■ DATASET CONTENT:

•••

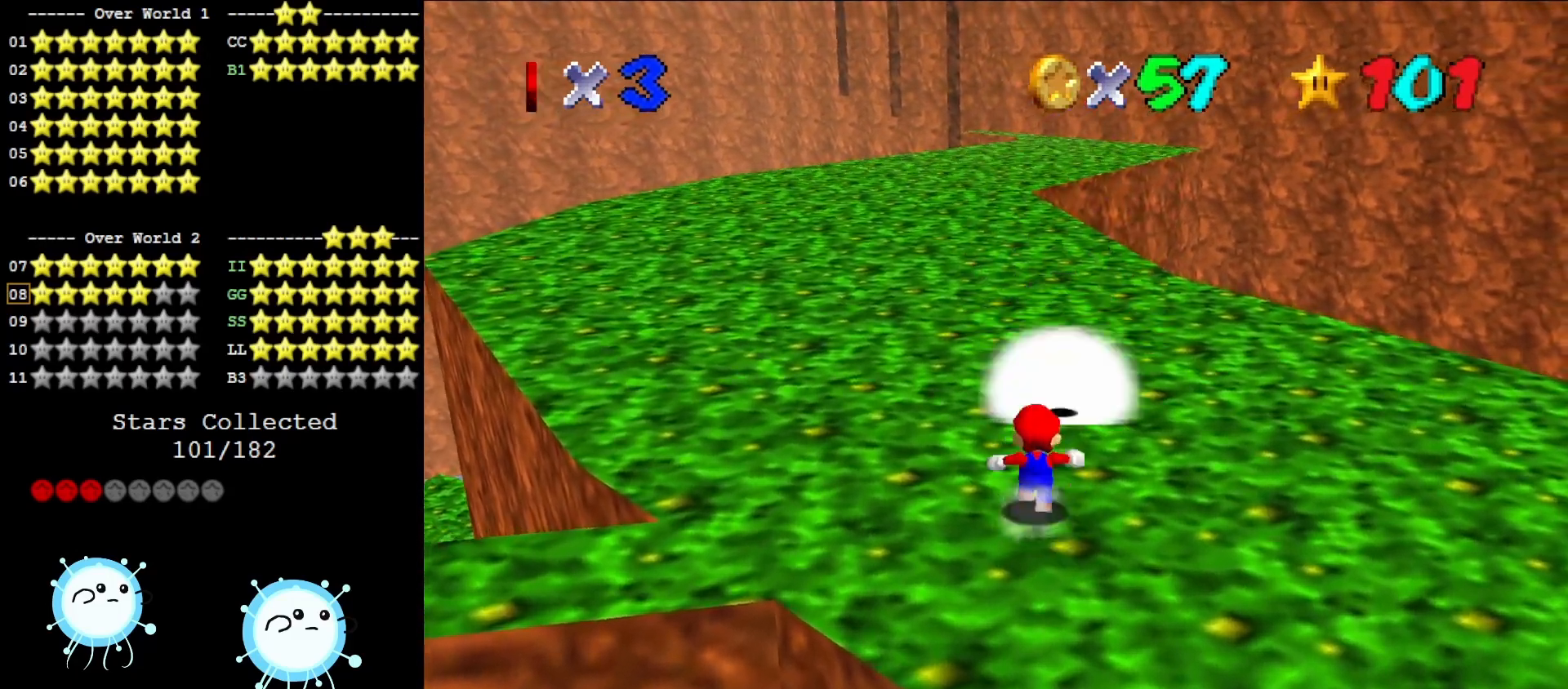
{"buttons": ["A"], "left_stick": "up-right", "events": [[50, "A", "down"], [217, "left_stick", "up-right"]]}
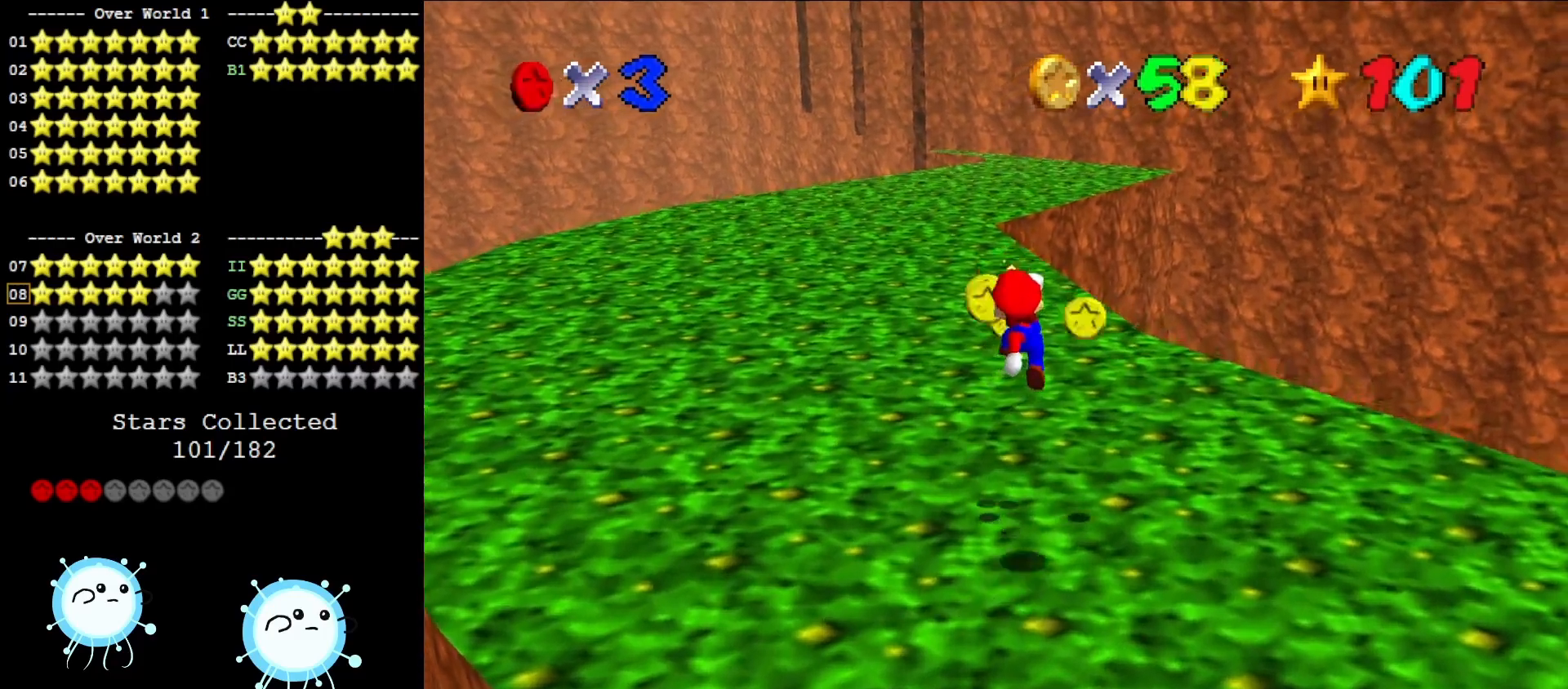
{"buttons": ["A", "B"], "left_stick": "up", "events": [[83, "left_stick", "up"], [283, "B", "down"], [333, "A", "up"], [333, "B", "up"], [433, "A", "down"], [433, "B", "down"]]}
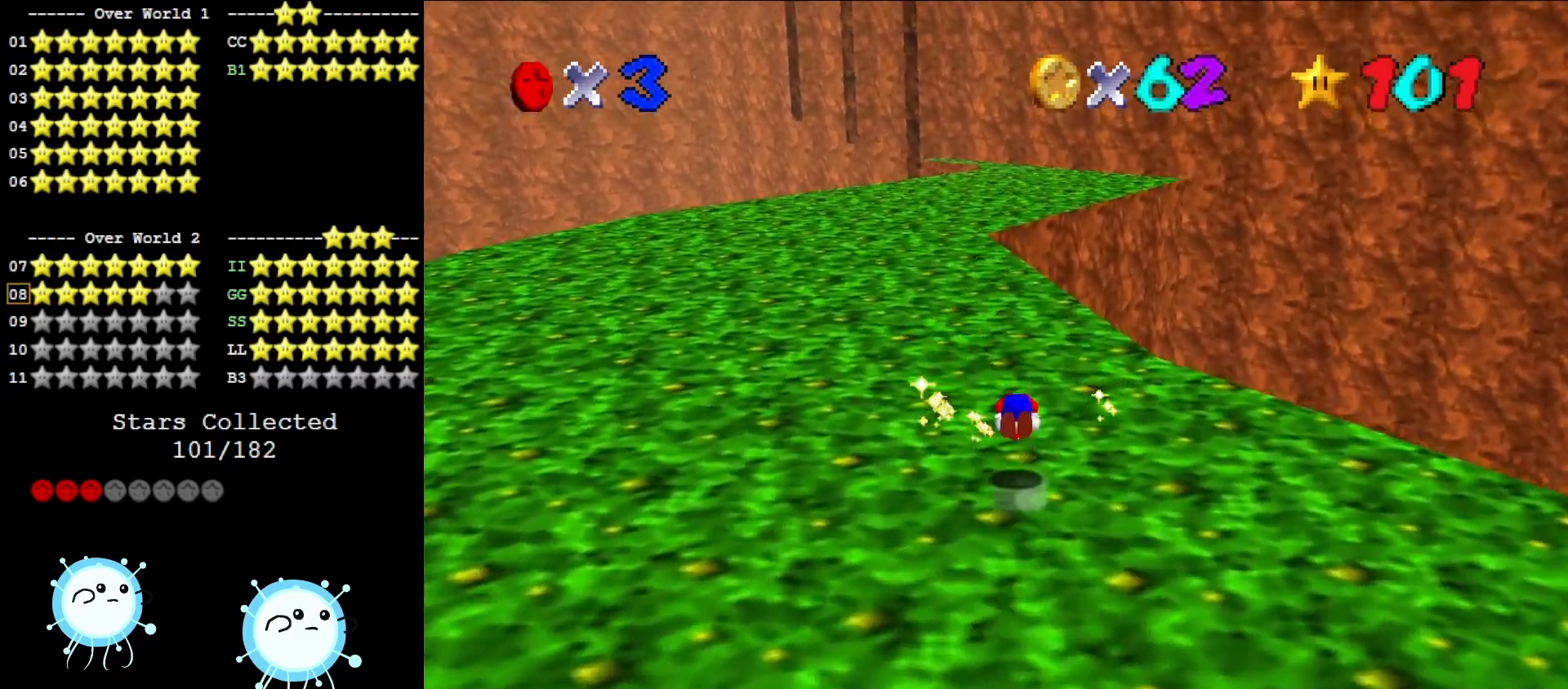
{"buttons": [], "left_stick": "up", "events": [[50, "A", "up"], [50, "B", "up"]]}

•••

■ YOUR OBJECTIVE:
What you produce must match the listing word for word, with no images in it.

■ ANSWER FOR THIS EXERCISE:
{"buttons": ["A"], "left_stick": "up-right", "events": [[50, "A", "down"], [217, "left_stick", "up-right"]]}
{"buttons": ["A", "B"], "left_stick": "up", "events": [[83, "left_stick", "up"], [283, "B", "down"], [333, "A", "up"], [333, "B", "up"], [433, "A", "down"], [433, "B", "down"]]}
{"buttons": [], "left_stick": "up", "events": [[50, "A", "up"], [50, "B", "up"]]}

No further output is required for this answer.